What is your favorite Tiki drink? Why? 

What is your favorite Tiki bar? Not including your own?

Zach- The Leilani Nouveau, from Smuggler’s Cove. It was the first drink I had when we went there, and when we got home I wanted to learn how to make it so I could make it for my friends. It was one of the best drinks I’d ever had, and it’s what I think of as the signature drink of the Meka Leka Hideaway. We’ll always have that one available. I think my favorite tiki bar is the Sunken Harbor Club in NYC. My best friend lives out there, and I went out to visit him a couple months ago, and convinced him to go to a couple tiki bars with me, but that one was just phenomenal, a perfect balance of amazing drinks and amazing design, another bar-within-a-bar situation where once you go up there, it’s like a portal to another time and place.
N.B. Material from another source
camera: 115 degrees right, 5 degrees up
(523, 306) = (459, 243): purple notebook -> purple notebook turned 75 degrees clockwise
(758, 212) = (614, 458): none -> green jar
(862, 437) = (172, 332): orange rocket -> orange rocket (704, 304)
Absolutely loved it, can’t wait to go back sometime together, since I kind of feel bad that Amanda didn’t get to experience it with me.

Meka Leka Hideaway

Outside of great drinks, what do you think are essential elements in creating the perfect Tiki environment?
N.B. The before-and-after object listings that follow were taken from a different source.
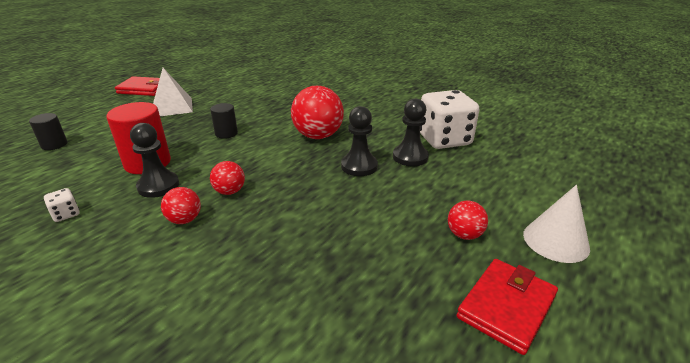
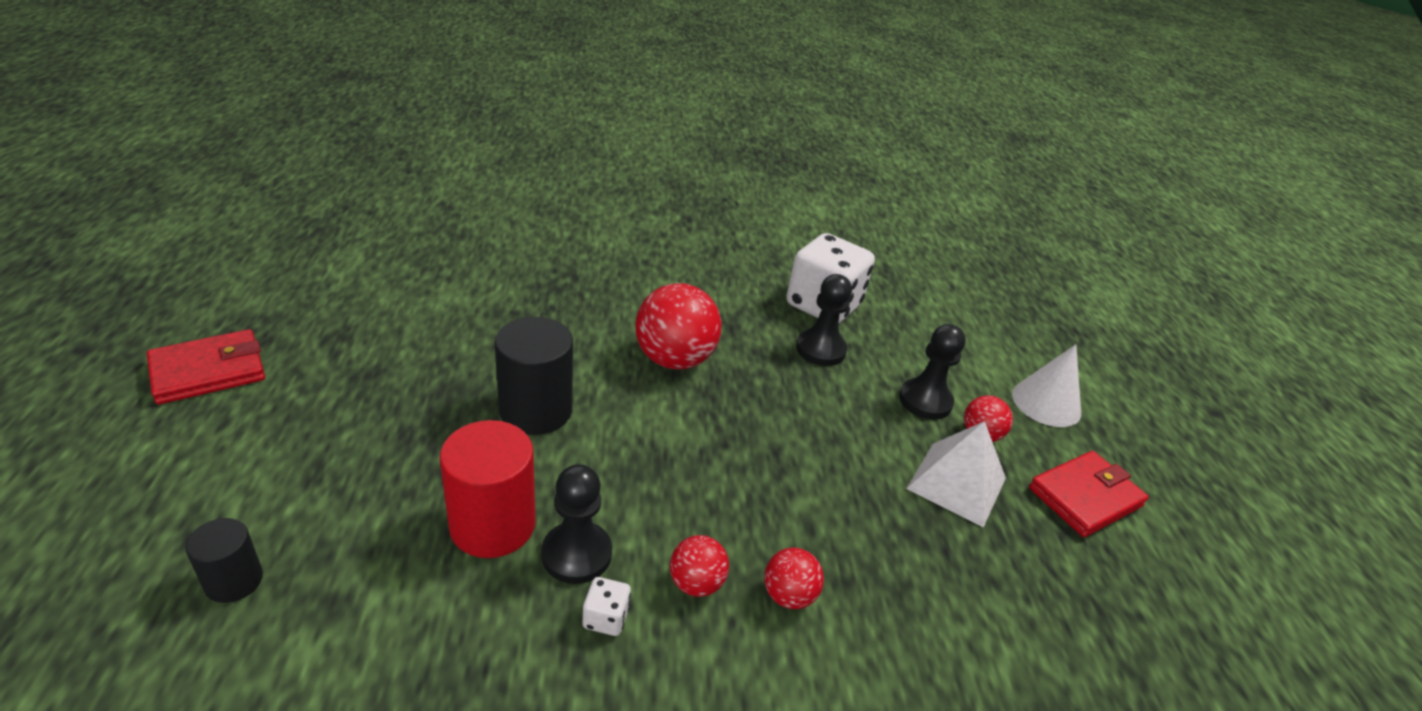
camera: 45 degrees left, 5 degrees up
(66, 214) = (510, 682): white dice -> white dice (606, 618)
(172, 107) = (348, 393): white pyramid -> white pyramid (957, 483)
(226, 133) = (536, 410): black cylinder -> black cylinder, size x1.77
(230, 191) = (689, 508): red ball -> red ball (788, 595)
(359, 166) = (785, 390): black pawn -> black pawn (925, 401)
(506, 307) = (1085, 497): red wallet -> red wallet turned 60 degrees clockwise

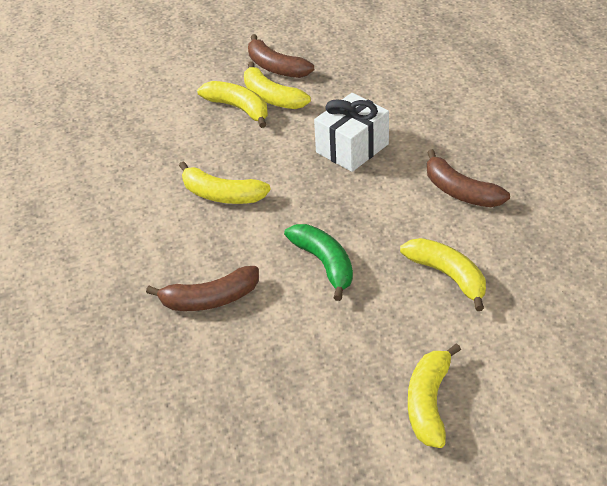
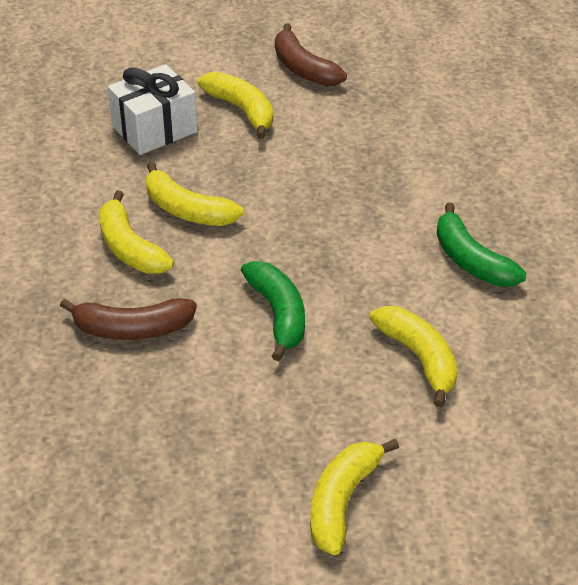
camera: 10 degrees right, 0 degrees up
(271, 97) = (286, 104): yellow banana -> yellow banana (129, 248)
(352, 148) = (360, 183): white gift -> white gift (154, 129)
(460, 191) = (471, 260): brown banana -> green banana

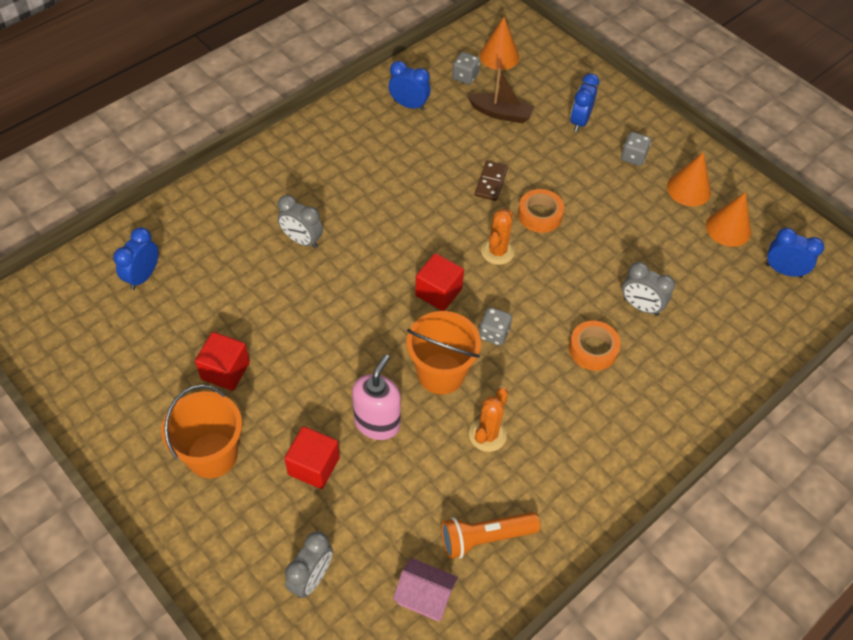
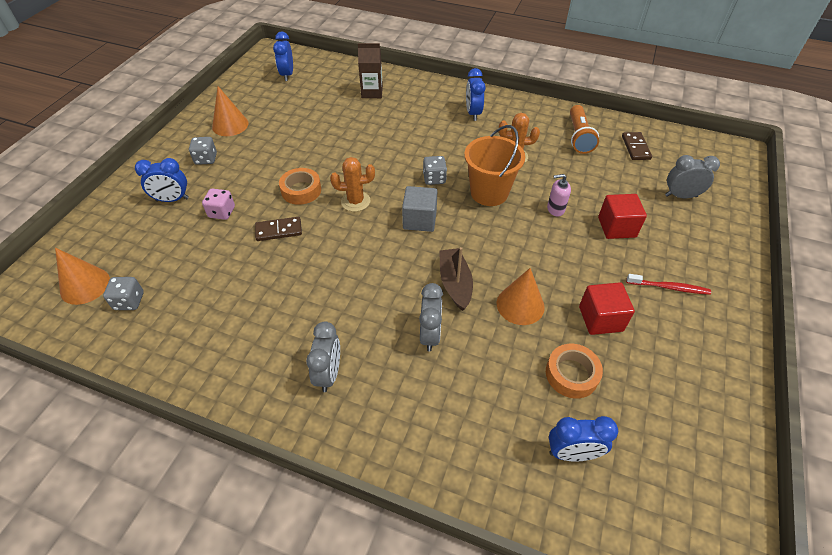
camera: 115 degrees left, 5 degrees down
(212, 455) = (669, 287): orange bucket -> red toothbrush
(377, 423) = (555, 209): pink soap dispenser -> pink soap dispenser, size x0.58
(409, 105) = (194, 331): blue clock -> blue clock (473, 113)
(425, 596) = (635, 147): pink house -> brown domino
(438, 292) = (419, 220): red cube -> grey cube
(485, 537) = (578, 137): orange flashlight -> orange flashlight turned 45 degrees clockwise
(501, 113) = (180, 254): brown boat -> brown boat (455, 283)
(540, 150) = (222, 212): none -> pink dice
(593, 349) = (410, 132): orange tape -> orange tape (571, 374)
(640, 306) = (359, 121): grey clock -> grey clock (328, 374)
(701, 345) = (372, 92): none -> brown carton
(728, 228) = (261, 101): orange cone -> orange cone (520, 305)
Zach- I like the mid-century style stuff, pre-tiki “bamboo bars” full of beachcomber décor. I don’t need actual carved tikis, though we have a few small ones in the display cabinet. I’m all about the dark, atmospheric vibes and handmade stuff. Not necessarily horror dark, just dark. No TVs, no white walls (as Bamboo Ben says), no windows, but lots of colorful lamps and enough organized chaos to make your eyes wander and have you see something new every time you go. I built an insulated cover on a hinge for the one window in our space, so it’s still there and accessible if we need it, but you wouldn’t know if unless I told you. I wanted to totally control the environment. The music doesn’t have to be exotica, but I feel like the vibe of the space, what you feel when you’re in it, should match the vibe of what exotica tends to create, so I think the best tiki bars will play exotica music because that’s what feels right in the space they’ve created.

Meka Leka Hideaway

What does the future hold for you and your home tiki bar?
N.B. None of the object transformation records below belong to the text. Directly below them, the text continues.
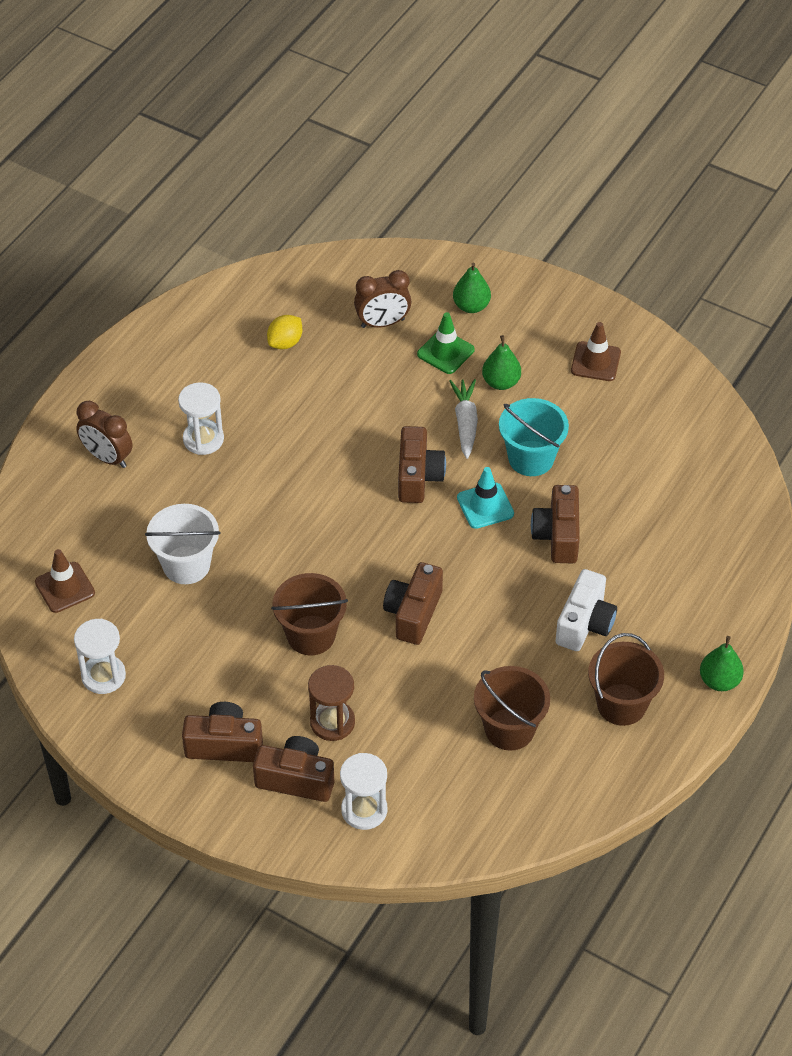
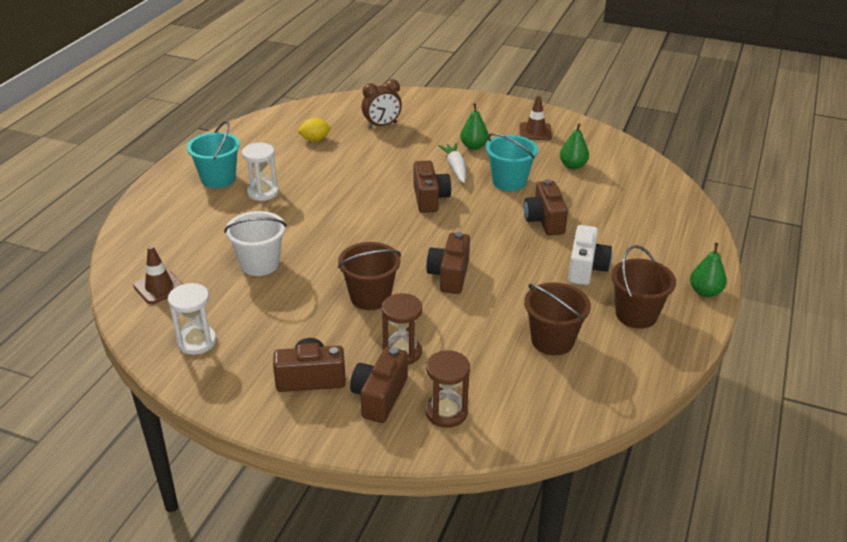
camera: 10 degrees left, 15 degrees down
(107, 457) = (189, 208): brown clock -> none
(148, 406) = (218, 179): none -> turquoise bucket
(285, 343) = (315, 139): yellow lemon -> yellow lemon turned 45 degrees clockwise
(296, 779) = (380, 397): brown camera -> brown camera turned 75 degrees counterclockwise
(364, 810) = (446, 412): white hourglass -> brown hourglass
(445, 352) = (430, 135): green traffic cone -> none
(471, 306) = (440, 113): green pear -> green pear (573, 166)
(485, 506) = (485, 209): turquoise traffic cone -> none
Zach- Hopefully a whole lot. We have so many ideas. The whole time we’ve been building it, we’ve talked about the space being a template, a creative prompt where when you understand the visual language you’re working in, you’ll get ideas all the time for things that could work in the space. For example, from the start, Amanda has wanted to make a cave wall area, so even though we put up the bac bac and carved trim everywhere, we were figuring we could layer on other things in certain areas later, like faux rock. We want more visual texture. We want friends to notice something new every time.
And putting this space in the context of our particular time and place, we hope our friends can see the tiki bar as a mental health resource, that they can come over and be in the space and soak up the vibe, with or without a drink, because the next 4 years could get very dark and scary and we’re not going to be in a good place if we just try doomscrolling our way through it. I’m sorry if this disappoints conservative readers of the blog, but in a very real way this tiki bar wouldn’t exist if I hadn’t had a pretty traumatic experience of the first Trump administration and gone through a major reevaluation of who I am, what I believe, what’s important to me, and how that impacts my approach to life. So, this whole project is a quest to create a space where it’s almost impossible to not be present, a space that engages my senses and helps me feel more alive.

Meka Leka Hideaway

Anything else you would like to add?

Zach- I’ve really loved how positive and encouraging the tiki folks I’ve met have been, online and otherwise. The Adventureland Tiki Room Builds was a particularly great resource for learning how to do a bunch of this stuff, and I also learned a lot from both Spike’s Breezeway Cocktail Hour and A Moment of Tiki on YouTube. A year ago, I’d never done flooring or drywall, never used an angle grinder or a router or a speed square, never worked with bamboo or torched wood, never made a lamp, there are so many things I know how to do now, and it’s been a blast learning and creating and somehow not totally screwing up along the way. I love the DIY spirit of home tiki bar building, and hope to keep learning and keep creating for a long time.